The Final Agreement to End the Armed Conflict and Build a Stable and Lasting Peace (Acuerdo Final para la Terminación del Conflicto y la Construcción de una Paz Estable y Duradera) was signed between the Government of Colombia, led by President Juan Manuel Santos, and the Revolutionary Armed Forces of Colombia–People's Army (FARC-EP), represented by Rodrigo Londoño ("Timochenko"). Negotiations took place in Havana, Cuba, with Norway and Cuba as guarantor countries and Venezuela and Chile as accompanying states.
The text is organized around six substantive points:
- Comprehensive Rural Reform addressing land access and rural development.
- Political Participation opening democratic space for former combatants and opposition movements.
- End of the Conflict, including bilateral ceasefire, disarmament, and reincorporation of FARC members.
- Solution to the Illicit Drugs Problem, with voluntary crop substitution programs.
- Victims, creating the Comprehensive System of Truth, Justice, Reparation and Non-Repetition, including the Special Jurisdiction for Peace (JEP) and the Truth Commission.
- Implementation, Verification and Endorsement mechanisms, with a UN Verification Mission established by Security Council resolutions.
An initial version signed on 26 September 2016 in Cartagena was narrowly rejected in a 2 October 2016 plebiscite (50.2% "No"). A renegotiated text was signed on 24 November 2016 at the Teatro Colón in Bogotá and ratified by Congress shortly thereafter.

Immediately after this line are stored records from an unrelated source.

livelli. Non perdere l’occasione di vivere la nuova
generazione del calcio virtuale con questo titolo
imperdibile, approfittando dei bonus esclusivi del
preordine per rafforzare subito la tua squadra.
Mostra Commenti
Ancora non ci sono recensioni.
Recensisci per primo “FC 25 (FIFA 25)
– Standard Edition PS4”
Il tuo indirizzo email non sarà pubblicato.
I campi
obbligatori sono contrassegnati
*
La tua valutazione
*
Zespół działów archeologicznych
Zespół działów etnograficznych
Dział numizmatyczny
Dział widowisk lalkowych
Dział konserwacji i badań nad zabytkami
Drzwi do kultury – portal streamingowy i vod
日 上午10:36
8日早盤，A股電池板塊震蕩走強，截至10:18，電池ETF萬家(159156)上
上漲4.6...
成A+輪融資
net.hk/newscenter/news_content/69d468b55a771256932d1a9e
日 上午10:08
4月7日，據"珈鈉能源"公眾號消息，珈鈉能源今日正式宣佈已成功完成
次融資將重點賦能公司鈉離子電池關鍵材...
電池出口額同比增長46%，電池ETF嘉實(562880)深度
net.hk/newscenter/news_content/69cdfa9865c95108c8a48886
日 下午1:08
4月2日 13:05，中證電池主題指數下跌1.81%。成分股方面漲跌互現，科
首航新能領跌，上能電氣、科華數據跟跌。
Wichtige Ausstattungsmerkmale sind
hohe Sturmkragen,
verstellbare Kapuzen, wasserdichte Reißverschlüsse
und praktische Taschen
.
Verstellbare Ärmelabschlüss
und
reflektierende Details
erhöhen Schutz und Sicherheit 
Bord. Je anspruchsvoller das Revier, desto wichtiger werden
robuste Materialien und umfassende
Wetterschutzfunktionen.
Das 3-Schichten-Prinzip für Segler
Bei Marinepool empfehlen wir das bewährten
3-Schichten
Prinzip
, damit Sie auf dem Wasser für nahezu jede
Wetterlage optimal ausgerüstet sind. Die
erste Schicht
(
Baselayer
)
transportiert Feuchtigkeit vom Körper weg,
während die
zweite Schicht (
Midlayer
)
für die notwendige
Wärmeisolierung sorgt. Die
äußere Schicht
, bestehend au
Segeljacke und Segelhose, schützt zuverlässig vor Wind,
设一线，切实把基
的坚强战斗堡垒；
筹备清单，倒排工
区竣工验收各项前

President Santos was awarded the 2016 Nobel Peace Prize for his efforts. The FARC subsequently demobilized roughly 13,000 combatants and militia members under UN monitoring and transformed into a political party (initially the Common Alternative Revolutionary Force, later renamed Comunes). Implementation has been uneven: dissident factions remain active, social leaders have been killed at high rates, and the ELN guerrilla group was not party to the accord. The agreement nonetheless remains a reference point for negotiated settlements globally.
Example
In November 2016, President Juan Manuel Santos and FARC commander Rodrigo Londoño signed the revised peace accord at Bogotá's Teatro Colón after voters rejected the original September version in a plebiscite.
Frequently asked questions
In the 2 October 2016 plebiscite, 50.2% voted No, with critics arguing the accord was too lenient on FARC commanders regarding prison sentences, political participation, and drug-trafficking offenses.